REQUIREMENT -
Set down the lines below exactly as they appear, leaving out the pictures.

[Opening INFORMATION SUPPLIED section]

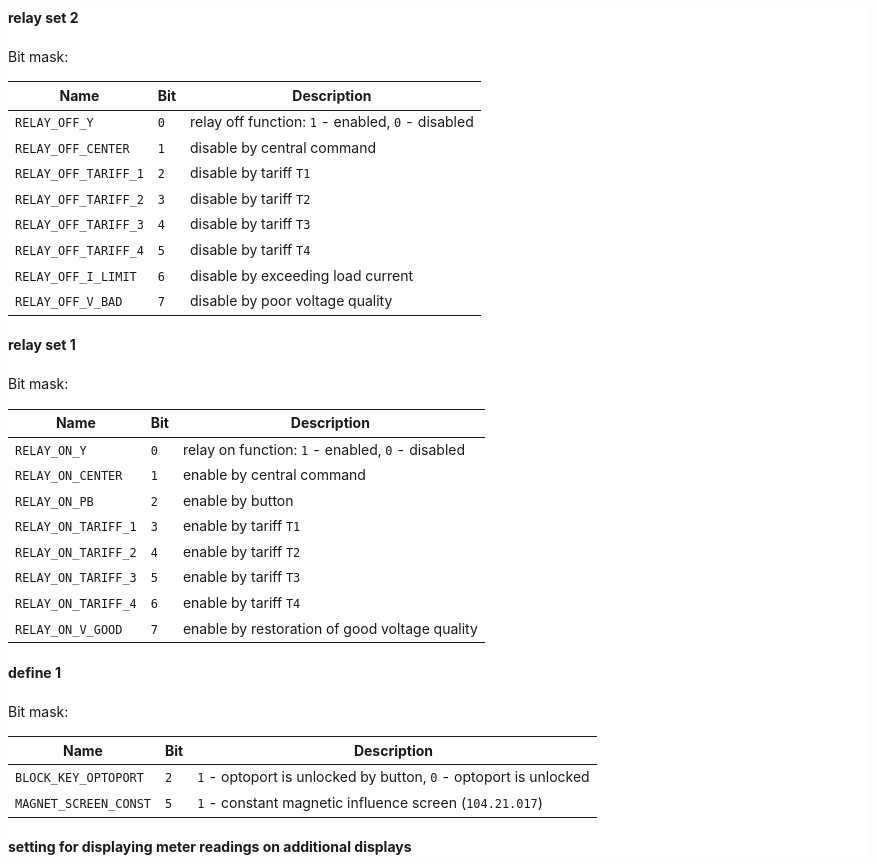 #### relay set 2

Bit mask:

| Name                 | Bit | Description                                       |
| -------------------- | --- | ------------------------------------------------- |
| `RELAY_OFF_Y`        | `0` | relay off function: `1` - enabled, `0` - disabled |
| `RELAY_OFF_CENTER`   | `1` | disable by central command                        |
| `RELAY_OFF_TARIFF_1` | `2` | disable by tariff `T1`                            |
| `RELAY_OFF_TARIFF_2` | `3` | disable by tariff `T2`                            |
| `RELAY_OFF_TARIFF_3` | `4` | disable by tariff `T3`                            |
| `RELAY_OFF_TARIFF_4` | `5` | disable by tariff `T4`                            |
| `RELAY_OFF_I_LIMIT`  | `6` | disable by exceeding load current                 |
| `RELAY_OFF_V_BAD`    | `7` | disable by poor voltage quality                   |

#### relay set 1

Bit mask:

| Name                | Bit | Description                                      |
| ------------------- | --- | ------------------------------------------------ |
| `RELAY_ON_Y`        | `0` | relay on function: `1` - enabled, `0` - disabled |
| `RELAY_ON_CENTER`   | `1` | enable by central command                        |
| `RELAY_ON_PB`       | `2` | enable by button                                 |
| `RELAY_ON_TARIFF_1` | `3` | enable by tariff `T1`                            |
| `RELAY_ON_TARIFF_2` | `4` | enable by tariff `T2`                            |
| `RELAY_ON_TARIFF_3` | `5` | enable by tariff `T3`                            |
| `RELAY_ON_TARIFF_4` | `6` | enable by tariff `T4`                            |
| `RELAY_ON_V_GOOD`   | `7` | enable by restoration of good voltage quality    |

#### define 1

Bit mask:

| Name                  | Bit | Description                                                      |
| --------------------- | --- | ---------------------------------------------------------------- |
| `BLOCK_KEY_OPTOPORT`  | `2` | `1` - optoport is unlocked by button, `0` - optoport is unlocked |
| `MAGNET_SCREEN_CONST` | `5` | `1` - constant magnetic influence screen (`104.21.017`)          |

#### setting for displaying meter readings on additional displays
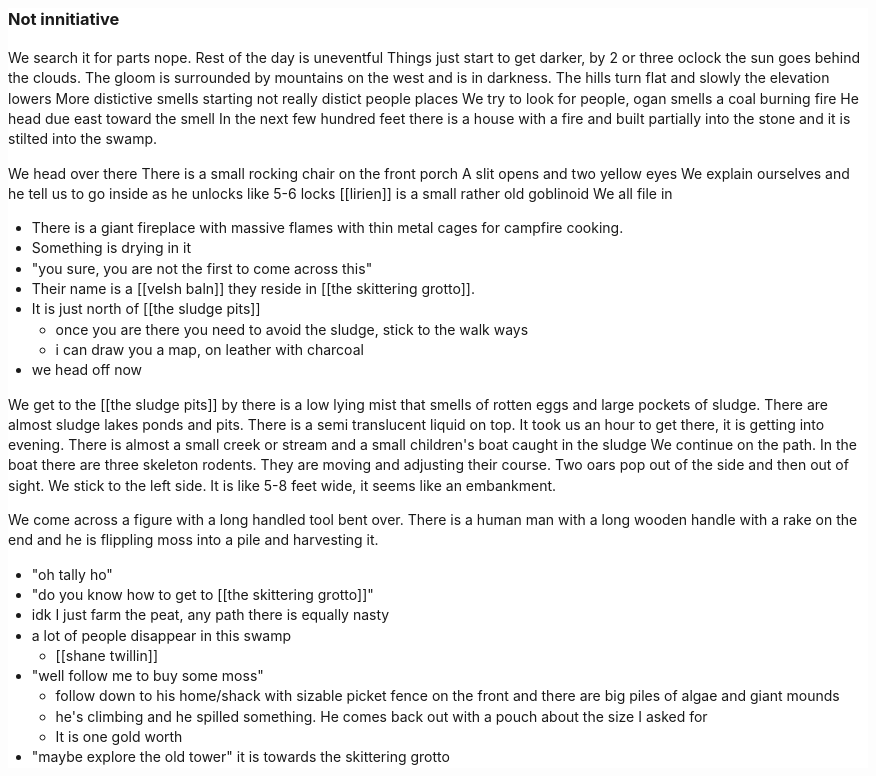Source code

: ### Not innitiative
We search it for parts nope.
Rest of the day is uneventful
Things just start to get darker, by 2 or three oclock the sun goes behind the clouds. The gloom is surrounded by mountains on the west and is in darkness. 
The hills turn flat and slowly the elevation lowers
More distictive smells starting
not really distict people places
We try to look for people, ogan smells a coal burning fire
He head due east toward the smell
In the next few hundred feet there is a house with a fire and built partially into the stone and it is stilted into the swamp. 

We head over there
There is a small rocking chair on the front porch
A slit opens and two yellow eyes
We explain ourselves and he tell us to go inside as he unlocks like 5-6 locks
[[lirien]] is a small rather old goblinoid
We all file in
- There is a giant fireplace with massive flames with thin metal cages for campfire cooking.
- Something is drying in it
- "you sure, you are not the first to come across this"
- Their name is a  [[velsh baln]] they reside in [[the skittering grotto]]. 
- It is just north of [[the sludge pits]] 
	- once you are there you need to avoid the sludge, stick to the walk ways
	- i can draw you a map, on leather with charcoal
- we head off now

We get to the [[the sludge pits]] by there is a low lying mist that smells of rotten eggs and large pockets of sludge. There are almost sludge lakes ponds and pits. There is a semi translucent liquid on top. 
It took us an hour to get there, it is getting into evening. 
There is almost a small creek or stream and a small children's boat caught in the sludge
We continue on the path. In the boat there are three skeleton rodents. They are moving and adjusting their course. Two oars pop out of the side and then out of sight.
We stick to the left side. 
It is like 5-8 feet wide, it seems like an embankment.

We come across a figure with a long handled tool bent over. 
There is a human man with a long wooden handle with a rake on the end and he is flippling moss into a pile and harvesting it. 
- "oh tally ho"
- "do you know how to get to [[the skittering grotto]]"
- idk I just farm the peat, any path there is equally nasty
- a lot of people disappear in this swamp
	- [[shane twillin]]
- "well follow me to buy some moss"
	- follow down to his home/shack with sizable picket fence on the front and there are big piles of algae and giant mounds
	- he's climbing and he spilled something. He comes back out with a pouch about the size I asked for
	- It is one gold worth
- "maybe explore the old tower" it is towards the skittering grotto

[Closing INFORMATION SUPPLIED section]

EXERCISE ANSWER -
 #### relay set 2

Bit mask:

| Name                 | Bit | Description                                       |
| -------------------- | --- | ------------------------------------------------- |
| `RELAY_OFF_Y`        | `0` | relay off function: `1` - enabled, `0` - disabled |
| `RELAY_OFF_CENTER`   | `1` | disable by central command                        |
| `RELAY_OFF_TARIFF_1` | `2` | disable by tariff `T1`                            |
| `RELAY_OFF_TARIFF_2` | `3` | disable by tariff `T2`                            |
| `RELAY_OFF_TARIFF_3` | `4` | disable by tariff `T3`                            |
| `RELAY_OFF_TARIFF_4` | `5` | disable by tariff `T4`                            |
| `RELAY_OFF_I_LIMIT`  | `6` | disable by exceeding load current                 |
| `RELAY_OFF_V_BAD`    | `7` | disable by poor voltage quality                   |

#### relay set 1

Bit mask:

| Name                | Bit | Description                                      |
| ------------------- | --- | ------------------------------------------------ |
| `RELAY_ON_Y`        | `0` | relay on function: `1` - enabled, `0` - disabled |
| `RELAY_ON_CENTER`   | `1` | enable by central command                        |
| `RELAY_ON_PB`       | `2` | enable by button                                 |
| `RELAY_ON_TARIFF_1` | `3` | enable by tariff `T1`                            |
| `RELAY_ON_TARIFF_2` | `4` | enable by tariff `T2`                            |
| `RELAY_ON_TARIFF_3` | `5` | enable by tariff `T3`                            |
| `RELAY_ON_TARIFF_4` | `6` | enable by tariff `T4`                            |
| `RELAY_ON_V_GOOD`   | `7` | enable by restoration of good voltage quality    |

#### define 1

Bit mask:

| Name                  | Bit | Description                                                      |
| --------------------- | --- | ---------------------------------------------------------------- |
| `BLOCK_KEY_OPTOPORT`  | `2` | `1` - optoport is unlocked by button, `0` - optoport is unlocked |
| `MAGNET_SCREEN_CONST` | `5` | `1` - constant magnetic influence screen (`104.21.017`)          |

#### setting for displaying meter readings on additional displays
Source code

: ### Not innitiative
We search it for parts nope.
Rest of the day is uneventful
Things just start to get darker, by 2 or three oclock the sun goes behind the clouds. The gloom is surrounded by mountains on the west and is in darkness. 
The hills turn flat and slowly the elevation lowers
More distictive smells starting
not really distict people places
We try to look for people, ogan smells a coal burning fire
He head due east toward the smell
In the next few hundred feet there is a house with a fire and built partially into the stone and it is stilted into the swamp. 

We head over there
There is a small rocking chair on the front porch
A slit opens and two yellow eyes
We explain ourselves and he tell us to go inside as he unlocks like 5-6 locks
[[lirien]] is a small rather old goblinoid
We all file in
- There is a giant fireplace with massive flames with thin metal cages for campfire cooking.
- Something is drying in it
- "you sure, you are not the first to come across this"
- Their name is a  [[velsh baln]] they reside in [[the skittering grotto]]. 
- It is just north of [[the sludge pits]] 
	- once you are there you need to avoid the sludge, stick to the walk ways
	- i can draw you a map, on leather with charcoal
- we head off now

We get to the [[the sludge pits]] by there is a low lying mist that smells of rotten eggs and large pockets of sludge. There are almost sludge lakes ponds and pits. There is a semi translucent liquid on top. 
It took us an hour to get there, it is getting into evening. 
There is almost a small creek or stream and a small children's boat caught in the sludge
We continue on the path. In the boat there are three skeleton rodents. They are moving and adjusting their course. Two oars pop out of the side and then out of sight.
We stick to the left side. 
It is like 5-8 feet wide, it seems like an embankment.

We come across a figure with a long handled tool bent over. 
There is a human man with a long wooden handle with a rake on the end and he is flippling moss into a pile and harvesting it. 
- "oh tally ho"
- "do you know how to get to [[the skittering grotto]]"
- idk I just farm the peat, any path there is equally nasty
- a lot of people disappear in this swamp
	- [[shane twillin]]
- "well follow me to buy some moss"
	- follow down to his home/shack with sizable picket fence on the front and there are big piles of algae and giant mounds
	- he's climbing and he spilled something. He comes back out with a pouch about the size I asked for
	- It is one gold worth
- "maybe explore the old tower" it is towards the skittering grotto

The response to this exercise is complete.